Henry Miller: Monumental Callousness and Stupidity, if Not Outright Malfeasance
This is Miller, writing in Forbes:
A simple five-step checklist intended to prevent catheter-related infections in Michigan hospital ICUs…includ[ed] washing hands with soap and cleaning a patient’s skin with antiseptic. But because researchers were planning to assess the results of implementing the checklist, their work met the strict definition of “research” and therefore required patients’ formal informed consent, the approval of institutional review boards, and other expensive and time-consuming red tape.
Because the researchers had not jumped through all of these hoops, the federal human research office actually stopped the study–in spite of the fact that the checklist was associated with a 66% reduction in infections throughout the state of Michigan, saving over 1,500 lives and $200 million in the first 18 months alone.
Yet another horror story from the history of bureacracy.
And an unsurprising horror story, considering this is health care bureaucracy.

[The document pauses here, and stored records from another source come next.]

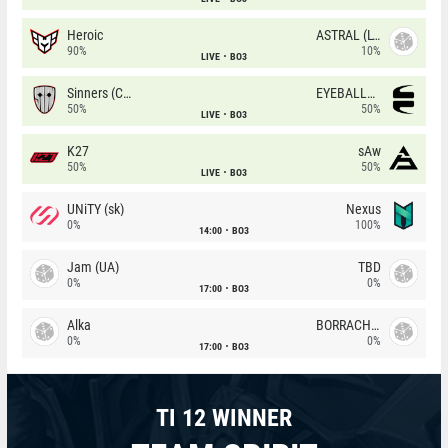
Heroic
ASTRAL (LT)
90%
10%
LIVE
BO3
Sinners (CZ)
EYEBALLERS
50%
50%
LIVE
BO3
K27
sAw
50%
50%
LIVE
BO3
UNiTY (sk)
Nexus
0%
100%
14:00
BO3
Jam (UA)
TBD
0%
0%
17:00
BO3
Alka
BORRACHEIROS
0%
0%
17:00
BO3
TI 12 WINNER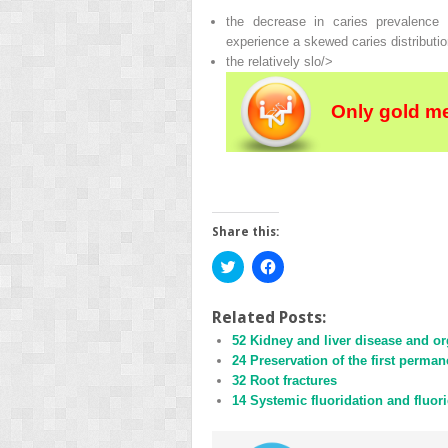
the decrease in caries prevalence 
experience a skewed caries distributio
the relatively slo/>
Only gold m
Share this:
Click
Click
to
to
share
share
on
on
Twitter
Facebook
Related Posts:
(Opens
(Opens
52 Kidney and liver disease and or
in
in
new
new
24 Preservation of the first perma
window)
window)
32 Root fractures
14 Systemic fluoridation and fluori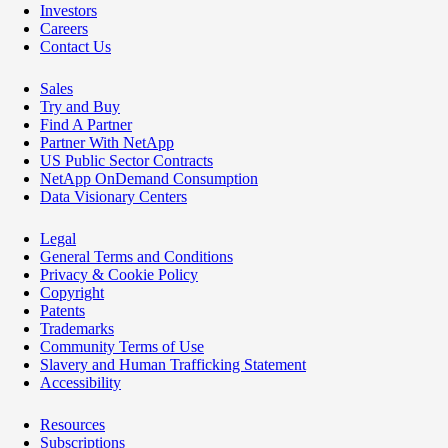
Investors
Careers
Contact Us
Sales
Try and Buy
Find A Partner
Partner With NetApp
US Public Sector Contracts
NetApp OnDemand Consumption
Data Visionary Centers
Legal
General Terms and Conditions
Privacy & Cookie Policy
Copyright
Patents
Trademarks
Community Terms of Use
Slavery and Human Trafficking Statement
Accessibility
Resources
Subscriptions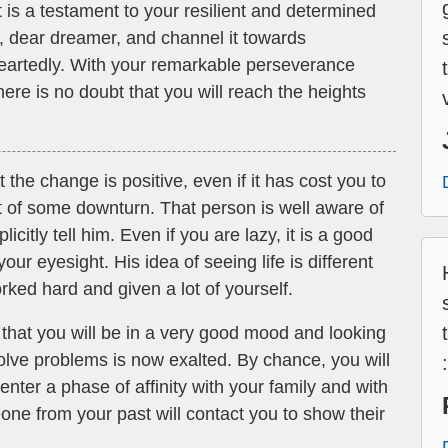
is a testament to your resilient and determined
, dear dreamer, and channel it towards
eartedly. With your remarkable perseverance
ere is no doubt that you will reach the heights
the change is positive, even if it has cost you to
 of some downturn. That person is well aware of
licitly tell him. Even if you are lazy, it is a good
your eyesight. His idea of seeing life is different
rked hard and given a lot of yourself.
 that you will be in a very good mood and looking
 solve problems is now exalted. By chance, you will
enter a phase of affinity with your family and with
one from your past will contact you to show their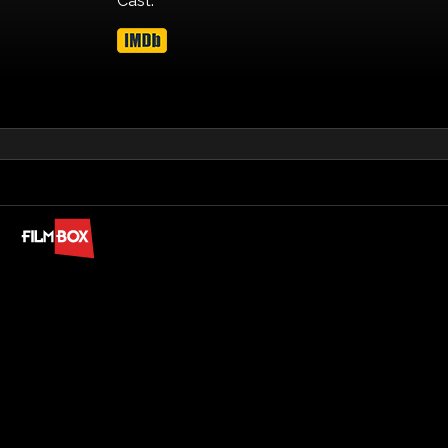
Cast: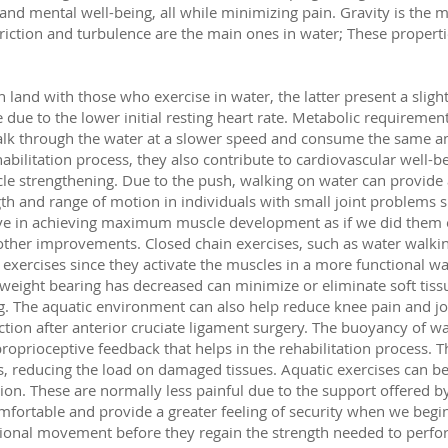
 and mental well-being, all while minimizing pain. Gravity is the 
 friction and turbulence are the main ones in water; These properti
land with those who exercise in water, the latter present a slight
e due to the lower initial resting heart rate. Metabolic requirement
walk through the water at a slower speed and consume the same 
abilitation process, they also contribute to cardiovascular well-b
cle strengthening. Due to the push, walking on water can provide a
h and range of motion in individuals with small joint problems s
tive in achieving maximum muscle development as if we did them o
 other improvements. Closed chain exercises, such as water walki
exercises since they activate the muscles in a more functional w
weight bearing has decreased can minimize or eliminate soft tis
g. The aquatic environment can also help reduce knee pain and join
tion after anterior cruciate ligament surgery. The buoyancy of wa
oprioceptive feedback that helps in the rehabilitation process. T
es, reducing the load on damaged tissues. Aquatic exercises can be
ation. These are normally less painful due to the support offered 
omfortable and provide a greater feeling of security when we beg
ional movement before they regain the strength needed to perfo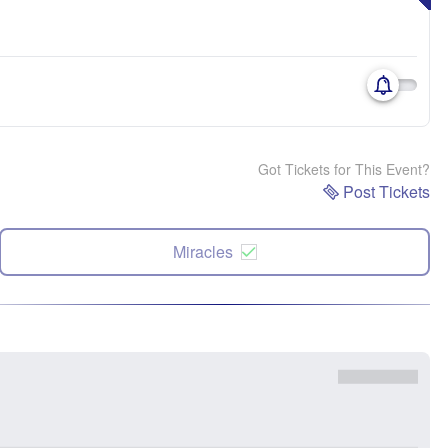
Got Tickets for This Event?
Post Tickets
Miracles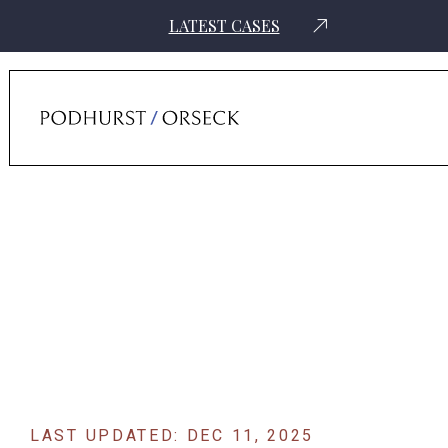
LATEST CASES
Home
›
News
›
Prominent Attorneys Tapped To Lead Consolidated
Takata Airbag Lawsuits
LAST UPDATED: DEC 11, 2025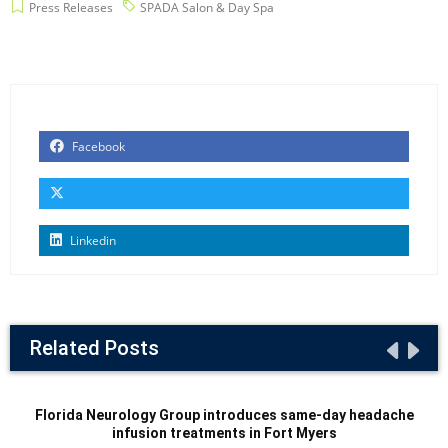
Press Releases
SPADA Salon & Day Spa
Facebook
Linkedin
Related Posts
Florida Neurology Group introduces same-day headache
infusion treatments in Fort Myers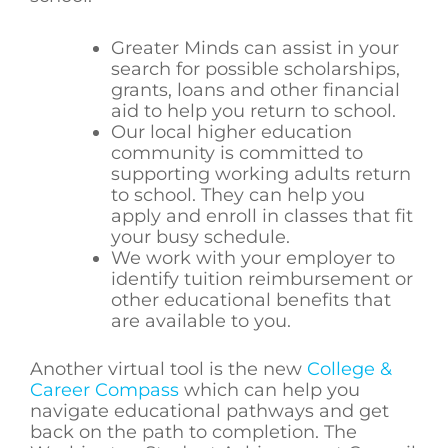
Greater Minds can assist in your
search for possible scholarships,
grants, loans and other financial
aid to help you return to school.
Our local higher education
community is committed to
supporting working adults return
to school. They can help you
apply and enroll in classes that fit
your busy schedule.
We work with your employer to
identify tuition reimbursement or
other educational benefits that
are available to you.
Another virtual tool is the new
College &
Career Compass
which can help you
navigate educational pathways and get
back on the path to completion. The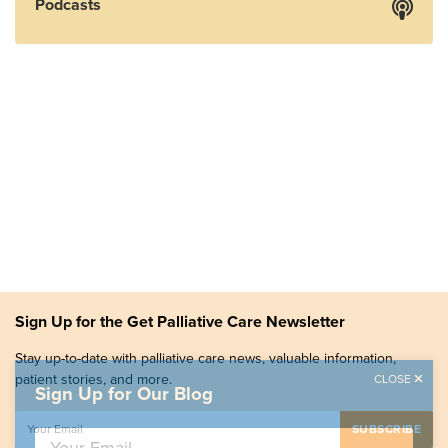
Podcasts
Sign Up for the Get Palliative Care Newsletter
Stay up-to-date with palliative care news, valuable information,
patient stories, and more.
CLOSE
Sign Up for Our Blog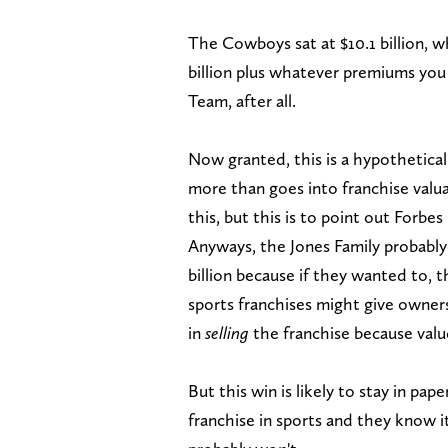
The Cowboys sat at $10.1 billion, w
billion plus whatever premiums you
Team, after all.
Now granted, this is a hypothetica
more than goes into franchise valua
this, but this is to point out Forbes 
Anyways, the Jones Family probably
billion because if they wanted to, 
sports franchises might give owners 
in
selling
the franchise because value
But this win is likely to stay in p
franchise in sports and they know 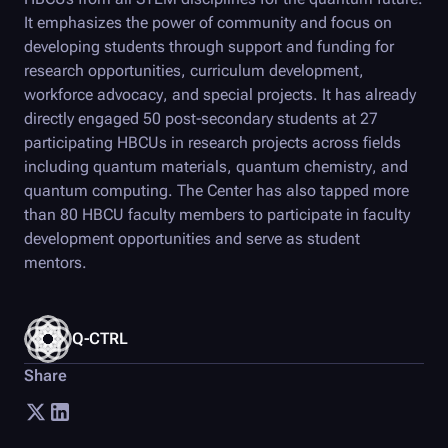
It emphasizes the power of community and focus on
developing students through support and funding for
research opportunities, curriculum development,
workforce advocacy, and special projects. It has already
directly engaged 50 post-secondary students at 27
participating HBCUs in research projects across fields
including quantum materials, quantum chemistry, and
quantum computing. The Center has also tapped more
than 80 HBCU faculty members to participate in faculty
development opportunities and serve as student
mentors.
Q-CTRL
Share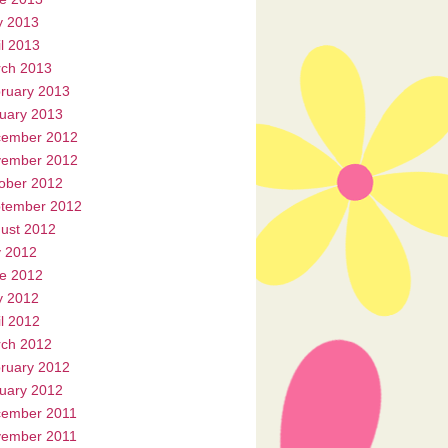
 2013
il 2013
ch 2013
ruary 2013
uary 2013
ember 2012
ember 2012
ober 2012
tember 2012
ust 2012
y 2012
e 2012
 2012
il 2012
ch 2012
ruary 2012
uary 2012
ember 2011
ember 2011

It’s amazing how institutional review boards become obstacles to quality improvement rather than promoting better patient care. There’s enough research to support the measures mentioned that implementing these common-sense protocols should not involve begging for permission from a review board. Indeed, not following them should be a breach of acceptable practice guidelines.
I’m not sure I understand. Doctors can’t use the checklist because they don’t have patients’ consent? That doesn’t even make sense.
Leave it to the federal government to make up a rule like that.